- _Problem details_
In the data that follows, determine how many lines contain the word "dominant", and give only that number.

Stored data
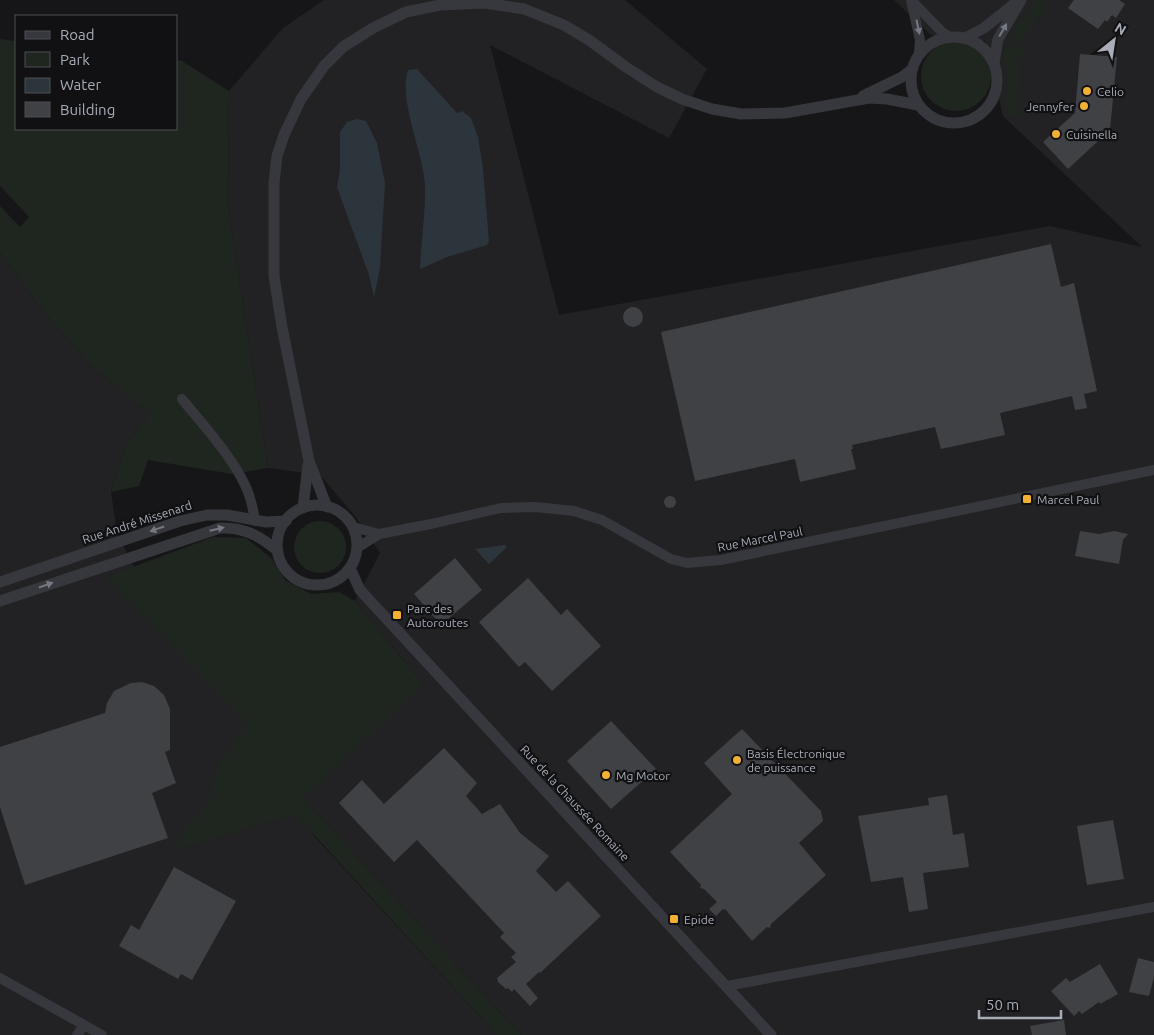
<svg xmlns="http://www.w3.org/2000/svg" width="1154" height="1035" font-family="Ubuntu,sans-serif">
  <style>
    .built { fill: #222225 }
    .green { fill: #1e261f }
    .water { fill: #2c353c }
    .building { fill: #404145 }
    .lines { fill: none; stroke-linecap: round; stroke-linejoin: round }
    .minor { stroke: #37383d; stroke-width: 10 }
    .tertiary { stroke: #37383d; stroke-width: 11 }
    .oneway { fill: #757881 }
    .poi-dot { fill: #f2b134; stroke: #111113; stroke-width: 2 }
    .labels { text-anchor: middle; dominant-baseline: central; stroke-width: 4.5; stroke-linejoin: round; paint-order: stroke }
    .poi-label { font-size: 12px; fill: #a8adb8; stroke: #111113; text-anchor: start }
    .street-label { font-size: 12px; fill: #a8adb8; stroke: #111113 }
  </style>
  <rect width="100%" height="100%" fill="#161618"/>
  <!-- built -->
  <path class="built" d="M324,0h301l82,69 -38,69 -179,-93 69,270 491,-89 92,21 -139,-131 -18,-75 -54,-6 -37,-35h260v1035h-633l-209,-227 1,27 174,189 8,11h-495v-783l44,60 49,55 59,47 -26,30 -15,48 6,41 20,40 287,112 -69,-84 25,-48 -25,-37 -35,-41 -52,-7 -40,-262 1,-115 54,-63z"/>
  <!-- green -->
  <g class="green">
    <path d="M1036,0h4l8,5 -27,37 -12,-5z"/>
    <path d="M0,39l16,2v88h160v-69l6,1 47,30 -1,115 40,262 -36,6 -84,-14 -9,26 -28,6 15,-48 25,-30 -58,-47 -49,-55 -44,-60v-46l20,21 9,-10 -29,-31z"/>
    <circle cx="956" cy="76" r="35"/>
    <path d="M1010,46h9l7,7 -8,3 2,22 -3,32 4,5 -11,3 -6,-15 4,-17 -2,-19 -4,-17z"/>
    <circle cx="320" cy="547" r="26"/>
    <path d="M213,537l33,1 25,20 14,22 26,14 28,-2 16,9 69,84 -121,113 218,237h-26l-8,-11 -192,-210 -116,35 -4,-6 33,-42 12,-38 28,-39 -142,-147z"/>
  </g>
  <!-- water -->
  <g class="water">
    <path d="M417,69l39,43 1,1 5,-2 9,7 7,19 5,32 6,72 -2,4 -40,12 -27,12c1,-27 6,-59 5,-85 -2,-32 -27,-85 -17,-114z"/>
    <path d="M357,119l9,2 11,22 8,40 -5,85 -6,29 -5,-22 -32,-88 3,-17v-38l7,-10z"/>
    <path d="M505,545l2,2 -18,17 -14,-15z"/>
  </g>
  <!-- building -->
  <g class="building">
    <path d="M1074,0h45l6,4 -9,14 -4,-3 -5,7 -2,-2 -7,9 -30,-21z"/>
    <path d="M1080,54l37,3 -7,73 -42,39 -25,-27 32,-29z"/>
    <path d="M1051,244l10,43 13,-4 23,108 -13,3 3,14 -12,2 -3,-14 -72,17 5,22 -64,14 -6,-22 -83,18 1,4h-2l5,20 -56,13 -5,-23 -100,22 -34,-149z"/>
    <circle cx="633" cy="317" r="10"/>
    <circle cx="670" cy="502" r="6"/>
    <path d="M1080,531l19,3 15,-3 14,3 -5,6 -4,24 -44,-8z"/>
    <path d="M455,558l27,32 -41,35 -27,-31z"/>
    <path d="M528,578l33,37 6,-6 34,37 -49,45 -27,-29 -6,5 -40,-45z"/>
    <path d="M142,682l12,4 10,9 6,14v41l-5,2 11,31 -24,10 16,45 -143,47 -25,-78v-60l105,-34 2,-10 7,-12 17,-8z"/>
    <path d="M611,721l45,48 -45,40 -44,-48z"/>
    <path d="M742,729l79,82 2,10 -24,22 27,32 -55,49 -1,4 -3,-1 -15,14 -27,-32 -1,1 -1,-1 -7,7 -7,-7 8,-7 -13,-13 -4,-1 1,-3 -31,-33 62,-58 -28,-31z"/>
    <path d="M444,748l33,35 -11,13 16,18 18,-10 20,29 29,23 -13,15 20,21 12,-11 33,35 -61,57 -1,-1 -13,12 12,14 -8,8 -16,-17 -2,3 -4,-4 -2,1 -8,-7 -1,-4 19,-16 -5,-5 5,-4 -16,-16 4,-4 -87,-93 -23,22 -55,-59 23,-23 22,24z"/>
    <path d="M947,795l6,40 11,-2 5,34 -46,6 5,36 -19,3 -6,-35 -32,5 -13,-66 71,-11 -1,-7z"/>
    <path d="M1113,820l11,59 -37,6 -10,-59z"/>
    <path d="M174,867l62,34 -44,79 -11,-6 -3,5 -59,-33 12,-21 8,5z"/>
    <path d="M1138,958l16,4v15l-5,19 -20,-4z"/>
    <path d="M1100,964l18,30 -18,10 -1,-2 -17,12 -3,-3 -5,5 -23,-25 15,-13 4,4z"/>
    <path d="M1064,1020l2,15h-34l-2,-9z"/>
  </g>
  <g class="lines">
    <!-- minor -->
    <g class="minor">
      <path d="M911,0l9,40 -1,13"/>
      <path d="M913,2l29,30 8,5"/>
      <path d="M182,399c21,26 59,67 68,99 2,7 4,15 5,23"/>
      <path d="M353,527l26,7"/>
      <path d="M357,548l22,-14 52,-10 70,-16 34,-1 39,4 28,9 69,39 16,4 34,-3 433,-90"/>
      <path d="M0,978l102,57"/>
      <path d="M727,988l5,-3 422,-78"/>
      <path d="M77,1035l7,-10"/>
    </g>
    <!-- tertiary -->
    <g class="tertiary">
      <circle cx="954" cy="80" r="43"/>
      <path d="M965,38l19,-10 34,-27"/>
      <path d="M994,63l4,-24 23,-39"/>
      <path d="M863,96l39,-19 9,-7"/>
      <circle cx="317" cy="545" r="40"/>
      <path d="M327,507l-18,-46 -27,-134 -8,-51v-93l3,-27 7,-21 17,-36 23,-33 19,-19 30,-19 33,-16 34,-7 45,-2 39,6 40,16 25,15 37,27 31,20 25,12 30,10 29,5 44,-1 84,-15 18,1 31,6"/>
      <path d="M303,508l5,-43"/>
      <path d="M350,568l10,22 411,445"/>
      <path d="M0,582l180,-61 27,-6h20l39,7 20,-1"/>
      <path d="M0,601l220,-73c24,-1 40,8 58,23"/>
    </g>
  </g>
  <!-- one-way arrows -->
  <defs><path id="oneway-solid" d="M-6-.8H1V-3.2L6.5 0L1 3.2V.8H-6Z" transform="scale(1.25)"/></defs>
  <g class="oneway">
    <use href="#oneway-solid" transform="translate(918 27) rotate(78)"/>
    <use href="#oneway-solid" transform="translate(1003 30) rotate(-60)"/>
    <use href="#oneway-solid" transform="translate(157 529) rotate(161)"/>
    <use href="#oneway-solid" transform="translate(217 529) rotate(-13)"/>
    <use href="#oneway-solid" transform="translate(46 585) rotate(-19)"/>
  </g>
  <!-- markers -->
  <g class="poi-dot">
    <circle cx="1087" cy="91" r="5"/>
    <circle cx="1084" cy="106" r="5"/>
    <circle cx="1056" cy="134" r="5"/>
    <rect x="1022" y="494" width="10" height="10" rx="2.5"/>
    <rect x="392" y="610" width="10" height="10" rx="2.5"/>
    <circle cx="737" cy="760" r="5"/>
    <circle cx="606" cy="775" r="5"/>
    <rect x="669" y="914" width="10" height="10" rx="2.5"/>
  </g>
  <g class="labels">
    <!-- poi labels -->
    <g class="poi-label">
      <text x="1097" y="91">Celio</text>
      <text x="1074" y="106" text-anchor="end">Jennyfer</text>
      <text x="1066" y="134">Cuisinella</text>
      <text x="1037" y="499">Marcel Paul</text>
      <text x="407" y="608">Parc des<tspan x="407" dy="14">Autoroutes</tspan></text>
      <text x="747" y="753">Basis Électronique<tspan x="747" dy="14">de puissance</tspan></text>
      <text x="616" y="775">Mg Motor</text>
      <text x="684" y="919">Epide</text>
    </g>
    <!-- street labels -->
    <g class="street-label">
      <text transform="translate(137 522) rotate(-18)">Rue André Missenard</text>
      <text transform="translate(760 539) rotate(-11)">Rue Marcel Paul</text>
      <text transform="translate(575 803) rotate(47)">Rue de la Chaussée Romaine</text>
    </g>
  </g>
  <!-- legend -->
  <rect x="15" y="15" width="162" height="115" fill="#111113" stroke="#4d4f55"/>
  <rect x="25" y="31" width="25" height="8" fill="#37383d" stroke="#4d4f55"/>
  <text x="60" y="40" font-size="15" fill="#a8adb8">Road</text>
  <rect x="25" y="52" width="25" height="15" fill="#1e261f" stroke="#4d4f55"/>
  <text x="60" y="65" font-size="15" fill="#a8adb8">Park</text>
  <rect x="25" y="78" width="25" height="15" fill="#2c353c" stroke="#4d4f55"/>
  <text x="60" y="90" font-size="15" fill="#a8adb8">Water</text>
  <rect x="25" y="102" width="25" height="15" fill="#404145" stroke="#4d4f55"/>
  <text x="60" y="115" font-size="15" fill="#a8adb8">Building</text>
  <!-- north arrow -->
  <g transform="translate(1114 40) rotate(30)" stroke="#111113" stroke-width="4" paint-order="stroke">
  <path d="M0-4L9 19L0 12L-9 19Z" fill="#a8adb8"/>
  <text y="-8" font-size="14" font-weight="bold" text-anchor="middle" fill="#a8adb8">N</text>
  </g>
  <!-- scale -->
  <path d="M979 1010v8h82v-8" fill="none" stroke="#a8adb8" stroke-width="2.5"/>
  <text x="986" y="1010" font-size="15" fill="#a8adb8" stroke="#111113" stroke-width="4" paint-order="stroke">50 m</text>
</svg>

==

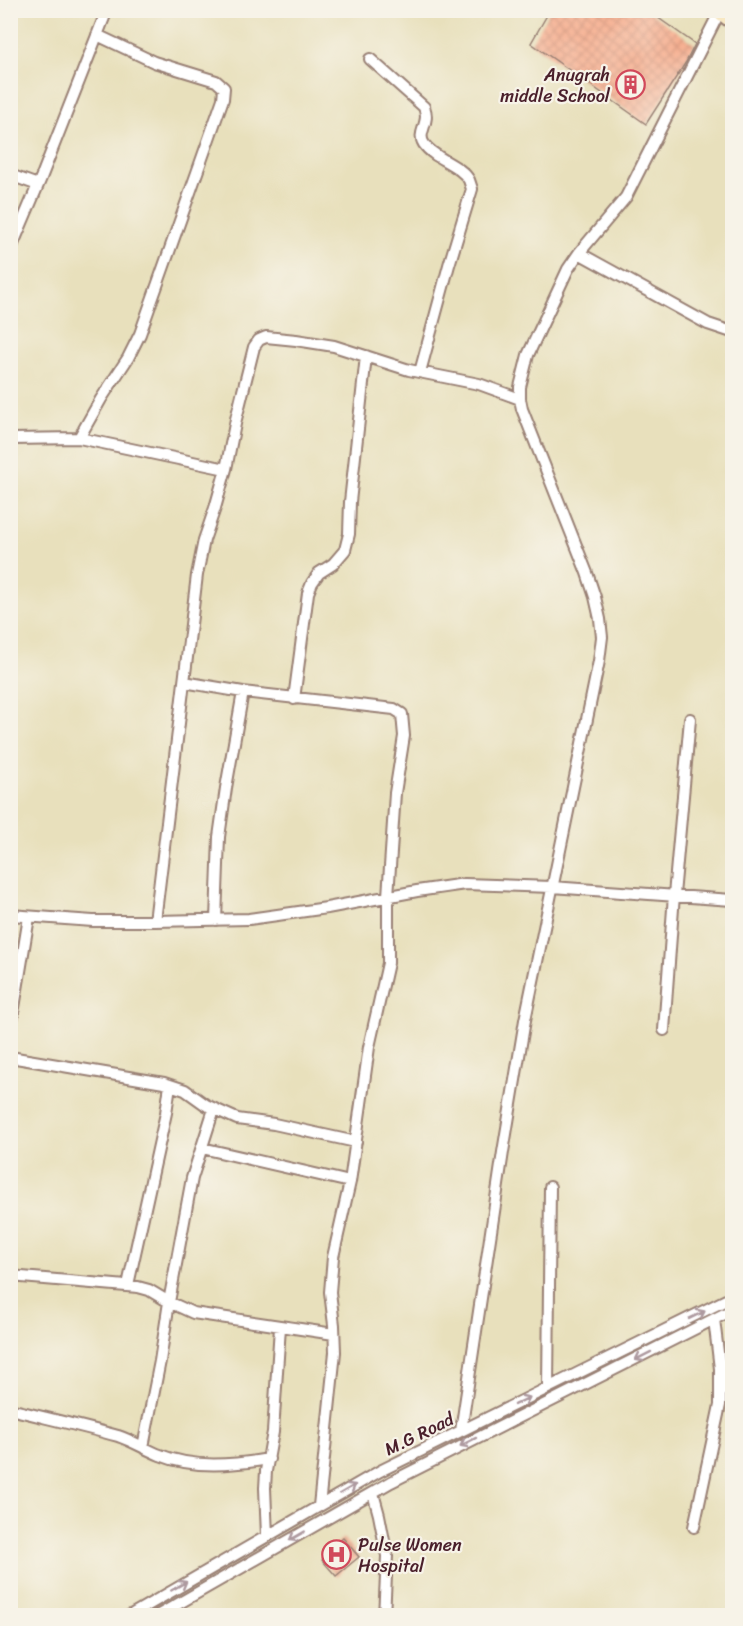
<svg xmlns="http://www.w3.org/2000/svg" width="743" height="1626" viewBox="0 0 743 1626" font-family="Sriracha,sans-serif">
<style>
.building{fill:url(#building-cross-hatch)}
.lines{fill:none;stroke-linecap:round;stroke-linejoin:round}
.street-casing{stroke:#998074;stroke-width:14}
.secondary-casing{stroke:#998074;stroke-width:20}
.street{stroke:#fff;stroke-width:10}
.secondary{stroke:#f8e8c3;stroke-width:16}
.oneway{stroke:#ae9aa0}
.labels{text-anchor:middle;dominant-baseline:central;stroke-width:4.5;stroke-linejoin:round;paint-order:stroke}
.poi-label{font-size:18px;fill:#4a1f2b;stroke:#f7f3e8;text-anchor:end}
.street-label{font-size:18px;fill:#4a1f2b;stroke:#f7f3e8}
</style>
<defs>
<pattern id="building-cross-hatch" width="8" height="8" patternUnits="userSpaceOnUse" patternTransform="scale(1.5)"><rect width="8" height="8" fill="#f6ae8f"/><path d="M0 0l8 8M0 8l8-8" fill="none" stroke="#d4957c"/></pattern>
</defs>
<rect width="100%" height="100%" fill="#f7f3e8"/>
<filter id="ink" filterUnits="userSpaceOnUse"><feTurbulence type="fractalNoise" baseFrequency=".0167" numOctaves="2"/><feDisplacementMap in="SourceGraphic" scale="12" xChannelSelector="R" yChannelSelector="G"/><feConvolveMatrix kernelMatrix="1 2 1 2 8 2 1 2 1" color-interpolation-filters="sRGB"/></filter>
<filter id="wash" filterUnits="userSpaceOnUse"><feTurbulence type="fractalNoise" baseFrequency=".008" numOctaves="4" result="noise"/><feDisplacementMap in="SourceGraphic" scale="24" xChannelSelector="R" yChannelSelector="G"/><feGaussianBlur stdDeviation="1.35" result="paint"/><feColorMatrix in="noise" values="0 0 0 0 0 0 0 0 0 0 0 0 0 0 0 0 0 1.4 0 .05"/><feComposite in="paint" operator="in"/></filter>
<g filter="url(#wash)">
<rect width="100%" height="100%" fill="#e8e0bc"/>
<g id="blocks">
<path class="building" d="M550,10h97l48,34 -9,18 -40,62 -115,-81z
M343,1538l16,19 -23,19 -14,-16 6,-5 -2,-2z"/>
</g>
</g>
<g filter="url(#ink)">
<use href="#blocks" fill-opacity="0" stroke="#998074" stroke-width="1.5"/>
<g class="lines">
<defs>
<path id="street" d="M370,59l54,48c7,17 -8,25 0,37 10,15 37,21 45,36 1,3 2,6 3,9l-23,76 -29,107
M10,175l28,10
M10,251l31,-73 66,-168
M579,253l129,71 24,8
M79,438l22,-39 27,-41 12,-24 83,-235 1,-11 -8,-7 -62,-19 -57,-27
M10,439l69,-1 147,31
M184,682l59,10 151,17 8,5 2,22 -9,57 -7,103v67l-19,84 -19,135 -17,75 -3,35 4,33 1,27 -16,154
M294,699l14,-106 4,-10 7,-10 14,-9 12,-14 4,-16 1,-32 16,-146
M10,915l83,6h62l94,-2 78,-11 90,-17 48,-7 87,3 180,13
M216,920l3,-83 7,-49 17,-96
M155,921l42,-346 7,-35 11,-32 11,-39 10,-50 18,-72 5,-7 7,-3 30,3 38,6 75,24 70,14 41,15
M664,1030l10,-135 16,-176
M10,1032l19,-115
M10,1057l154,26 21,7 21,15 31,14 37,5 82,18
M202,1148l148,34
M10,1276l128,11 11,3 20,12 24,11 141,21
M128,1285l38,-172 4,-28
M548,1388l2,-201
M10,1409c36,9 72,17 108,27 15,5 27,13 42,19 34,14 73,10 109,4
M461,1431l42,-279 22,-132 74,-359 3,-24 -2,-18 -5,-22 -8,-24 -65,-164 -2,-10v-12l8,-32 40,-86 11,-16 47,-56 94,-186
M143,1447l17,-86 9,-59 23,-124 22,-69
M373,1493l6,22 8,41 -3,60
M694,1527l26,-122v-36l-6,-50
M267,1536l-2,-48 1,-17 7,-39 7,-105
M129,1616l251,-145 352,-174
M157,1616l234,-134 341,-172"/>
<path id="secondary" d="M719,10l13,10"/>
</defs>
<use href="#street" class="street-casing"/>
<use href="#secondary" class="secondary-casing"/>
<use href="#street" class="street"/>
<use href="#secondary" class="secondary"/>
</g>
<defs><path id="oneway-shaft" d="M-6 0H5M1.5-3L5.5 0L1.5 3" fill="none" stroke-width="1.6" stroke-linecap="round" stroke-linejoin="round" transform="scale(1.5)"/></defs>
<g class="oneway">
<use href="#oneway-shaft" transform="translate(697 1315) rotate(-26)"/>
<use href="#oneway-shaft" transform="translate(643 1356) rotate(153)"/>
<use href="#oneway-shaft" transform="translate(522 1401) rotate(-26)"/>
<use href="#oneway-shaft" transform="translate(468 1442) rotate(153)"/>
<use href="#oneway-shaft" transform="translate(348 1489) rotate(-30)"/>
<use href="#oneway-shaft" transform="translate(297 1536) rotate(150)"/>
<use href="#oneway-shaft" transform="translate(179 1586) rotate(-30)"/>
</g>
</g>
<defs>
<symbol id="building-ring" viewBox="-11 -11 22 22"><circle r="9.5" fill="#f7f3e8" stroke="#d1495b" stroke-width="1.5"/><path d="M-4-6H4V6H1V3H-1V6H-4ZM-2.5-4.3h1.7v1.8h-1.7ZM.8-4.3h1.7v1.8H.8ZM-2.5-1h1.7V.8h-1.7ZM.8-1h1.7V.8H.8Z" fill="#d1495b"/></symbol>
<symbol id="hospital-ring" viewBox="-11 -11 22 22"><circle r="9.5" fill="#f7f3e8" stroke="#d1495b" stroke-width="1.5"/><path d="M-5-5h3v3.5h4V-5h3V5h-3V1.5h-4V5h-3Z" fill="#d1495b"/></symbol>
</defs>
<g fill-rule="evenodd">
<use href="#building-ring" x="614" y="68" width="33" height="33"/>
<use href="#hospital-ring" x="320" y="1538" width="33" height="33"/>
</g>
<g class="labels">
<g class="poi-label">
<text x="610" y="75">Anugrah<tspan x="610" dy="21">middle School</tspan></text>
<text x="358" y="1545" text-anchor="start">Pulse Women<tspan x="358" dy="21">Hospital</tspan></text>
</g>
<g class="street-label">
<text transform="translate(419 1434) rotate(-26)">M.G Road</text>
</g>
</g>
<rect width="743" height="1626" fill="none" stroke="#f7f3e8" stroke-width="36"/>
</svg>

- _Written answer_
2